Modeling longitudinal change in biomarkers using data from a complex survey sampling design: An application to the Hispanic Community Health Study/Study of Latinos.
Nicole M ButeraDonglin ZengGerardo HeissJianwen CaiPublished in: Statistics in medicine (2023)
In observational cohort studies, there is frequently interest in modeling longitudinal change in a biomarker (ie, physiological measure indicative of metabolic dysregulation or disease; eg, blood pressure) in the absence of treatment (ie, medication), and its association with modifiable risk factors expected to affect health (eg, body mass index). However, individuals may start treatment during the study period, and consequently biomarker values observed while on treatment may be different than those that would have been observed in the absence of treatment.

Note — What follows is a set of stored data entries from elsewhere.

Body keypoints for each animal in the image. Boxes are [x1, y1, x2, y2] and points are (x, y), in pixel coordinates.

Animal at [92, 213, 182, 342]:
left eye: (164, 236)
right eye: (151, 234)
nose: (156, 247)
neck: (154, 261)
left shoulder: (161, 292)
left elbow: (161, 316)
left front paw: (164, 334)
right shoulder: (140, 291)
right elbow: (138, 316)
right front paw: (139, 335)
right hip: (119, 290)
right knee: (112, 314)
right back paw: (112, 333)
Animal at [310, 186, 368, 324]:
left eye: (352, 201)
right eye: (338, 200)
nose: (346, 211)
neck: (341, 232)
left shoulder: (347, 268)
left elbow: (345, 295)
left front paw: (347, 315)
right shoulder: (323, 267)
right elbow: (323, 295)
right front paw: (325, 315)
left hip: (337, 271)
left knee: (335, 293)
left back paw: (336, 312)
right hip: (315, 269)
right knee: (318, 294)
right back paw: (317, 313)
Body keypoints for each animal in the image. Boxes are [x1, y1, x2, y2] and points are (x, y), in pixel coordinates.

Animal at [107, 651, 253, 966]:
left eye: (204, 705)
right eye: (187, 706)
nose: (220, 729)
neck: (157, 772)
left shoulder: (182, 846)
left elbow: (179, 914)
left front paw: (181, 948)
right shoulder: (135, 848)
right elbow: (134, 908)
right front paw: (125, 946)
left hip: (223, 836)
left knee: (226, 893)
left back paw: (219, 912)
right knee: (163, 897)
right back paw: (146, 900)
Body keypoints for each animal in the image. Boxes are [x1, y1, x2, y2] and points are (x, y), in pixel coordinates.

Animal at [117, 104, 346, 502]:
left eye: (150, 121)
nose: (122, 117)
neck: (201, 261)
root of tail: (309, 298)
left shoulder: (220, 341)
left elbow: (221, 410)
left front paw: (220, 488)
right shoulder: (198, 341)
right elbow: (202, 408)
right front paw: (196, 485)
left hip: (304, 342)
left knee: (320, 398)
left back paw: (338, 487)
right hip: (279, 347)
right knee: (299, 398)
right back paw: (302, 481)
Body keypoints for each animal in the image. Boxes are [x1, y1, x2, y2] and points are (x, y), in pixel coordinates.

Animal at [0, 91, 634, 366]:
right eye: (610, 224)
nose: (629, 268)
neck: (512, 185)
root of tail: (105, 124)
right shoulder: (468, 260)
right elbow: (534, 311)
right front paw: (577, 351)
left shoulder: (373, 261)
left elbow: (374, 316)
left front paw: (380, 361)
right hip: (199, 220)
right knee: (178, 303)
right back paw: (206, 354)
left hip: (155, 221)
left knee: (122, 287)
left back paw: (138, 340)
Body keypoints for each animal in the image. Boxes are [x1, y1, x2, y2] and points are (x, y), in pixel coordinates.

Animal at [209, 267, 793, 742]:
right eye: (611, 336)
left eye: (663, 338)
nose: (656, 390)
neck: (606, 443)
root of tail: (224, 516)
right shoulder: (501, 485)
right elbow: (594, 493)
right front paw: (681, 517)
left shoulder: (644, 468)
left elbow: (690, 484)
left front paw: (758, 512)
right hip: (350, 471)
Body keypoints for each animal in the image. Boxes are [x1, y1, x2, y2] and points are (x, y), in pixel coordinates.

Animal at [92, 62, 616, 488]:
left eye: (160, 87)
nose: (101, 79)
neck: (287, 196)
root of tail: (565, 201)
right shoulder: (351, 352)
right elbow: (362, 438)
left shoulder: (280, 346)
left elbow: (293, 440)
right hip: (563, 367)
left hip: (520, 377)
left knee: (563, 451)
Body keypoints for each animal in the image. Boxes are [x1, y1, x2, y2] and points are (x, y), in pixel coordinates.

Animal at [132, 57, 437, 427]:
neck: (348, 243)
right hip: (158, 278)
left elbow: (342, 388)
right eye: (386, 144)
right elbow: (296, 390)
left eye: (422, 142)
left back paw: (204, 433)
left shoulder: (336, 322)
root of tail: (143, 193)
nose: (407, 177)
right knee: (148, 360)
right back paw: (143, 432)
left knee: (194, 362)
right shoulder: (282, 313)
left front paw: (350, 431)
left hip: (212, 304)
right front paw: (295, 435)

If treated individuals are excluded from analysis, then effect estimates may be biased if treated individuals differ systematically from untreated individuals. We addressed this concern in the setting of the Hispanic Community Health Study/Study of Latinos (HCHS/SOL), an observational cohort study that employed a complex survey sampling design to enable inference to a finite target population. We considered biomarker values measured while on treatment to be missing data, and applied missing data methodology (inverse probability weighting (IPW) and doubly robust estimation) to this problem. The proposed methods leverage information collected between study visits on when individuals started treatment, by adapting IPW and doubly robust approaches to model the treatment mechanism using survival analysis methods. This methodology also incorporates sampling weights and uses a bootstrap approach to estimate standard errors accounting for the complex survey sampling design. We investigated variance estimation for these methods, conducted simulation studies to assess statistical performance in finite samples, and applied the methodology to model temporal change in blood pressure in HCHS/SOL.